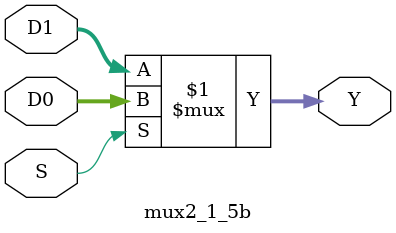
<source format=v>
module mux2_1_5b(D0,D1,S,Y);
input [4:0] D0,D1;
input S;
output [4:0] Y;

	assign Y = S? D0 : D1;
	
endmodule
</source>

#####

Task item> The response has to be an exact copy of all the data, pictures excluded.

Task solution>
<source format=v>
module mux2_1_5b(D0,D1,S,Y);
input [4:0] D0,D1;
input S;
output [4:0] Y;

	assign Y = S? D0 : D1;
	
endmodule
</source>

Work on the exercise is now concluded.